Quote, word for word, the part of the items that opens at their very start and closes with the line containing "Web Wiz Guide", including that line.

SOURCE MATERIAL Start Marker

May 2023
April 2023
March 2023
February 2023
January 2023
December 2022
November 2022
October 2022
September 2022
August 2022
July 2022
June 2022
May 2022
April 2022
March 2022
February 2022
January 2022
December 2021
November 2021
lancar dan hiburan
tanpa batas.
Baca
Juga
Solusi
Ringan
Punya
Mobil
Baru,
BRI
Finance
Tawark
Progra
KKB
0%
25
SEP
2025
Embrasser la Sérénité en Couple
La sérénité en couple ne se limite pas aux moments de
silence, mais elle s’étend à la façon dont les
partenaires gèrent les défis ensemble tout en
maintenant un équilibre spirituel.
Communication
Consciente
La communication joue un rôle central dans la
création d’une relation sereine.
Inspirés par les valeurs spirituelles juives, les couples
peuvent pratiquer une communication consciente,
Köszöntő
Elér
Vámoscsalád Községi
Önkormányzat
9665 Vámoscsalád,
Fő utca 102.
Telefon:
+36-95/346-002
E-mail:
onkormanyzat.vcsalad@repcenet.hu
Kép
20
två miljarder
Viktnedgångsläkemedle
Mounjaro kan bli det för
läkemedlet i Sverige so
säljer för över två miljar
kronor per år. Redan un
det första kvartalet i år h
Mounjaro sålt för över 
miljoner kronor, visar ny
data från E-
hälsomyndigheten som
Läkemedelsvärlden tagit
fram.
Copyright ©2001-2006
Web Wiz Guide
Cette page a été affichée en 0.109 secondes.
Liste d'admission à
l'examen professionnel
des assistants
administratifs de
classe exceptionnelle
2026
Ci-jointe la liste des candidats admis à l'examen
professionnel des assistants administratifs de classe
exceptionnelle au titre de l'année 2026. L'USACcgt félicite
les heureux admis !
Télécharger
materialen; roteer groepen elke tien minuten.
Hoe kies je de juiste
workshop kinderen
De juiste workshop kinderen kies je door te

SOURCE MATERIAL End Marker

- _WRITTEN SOLUTION_
May 2023
April 2023
March 2023
February 2023
January 2023
December 2022
November 2022
October 2022
September 2022
August 2022
July 2022
June 2022
May 2022
April 2022
March 2022
February 2022
January 2022
December 2021
November 2021
lancar dan hiburan
tanpa batas.
Baca
Juga
Solusi
Ringan
Punya
Mobil
Baru,
BRI
Finance
Tawark
Progra
KKB
0%
25
SEP
2025
Embrasser la Sérénité en Couple
La sérénité en couple ne se limite pas aux moments de
silence, mais elle s’étend à la façon dont les
partenaires gèrent les défis ensemble tout en
maintenant un équilibre spirituel.
Communication
Consciente
La communication joue un rôle central dans la
création d’une relation sereine.
Inspirés par les valeurs spirituelles juives, les couples
peuvent pratiquer une communication consciente,
Köszöntő
Elér
Vámoscsalád Községi
Önkormányzat
9665 Vámoscsalád,
Fő utca 102.
Telefon:
+36-95/346-002
E-mail:
onkormanyzat.vcsalad@repcenet.hu
Kép
20
två miljarder
Viktnedgångsläkemedle
Mounjaro kan bli det för
läkemedlet i Sverige so
säljer för över två miljar
kronor per år. Redan un
det första kvartalet i år h
Mounjaro sålt för över 
miljoner kronor, visar ny
data från E-
hälsomyndigheten som
Läkemedelsvärlden tagit
fram.
Copyright ©2001-2006
Web Wiz Guide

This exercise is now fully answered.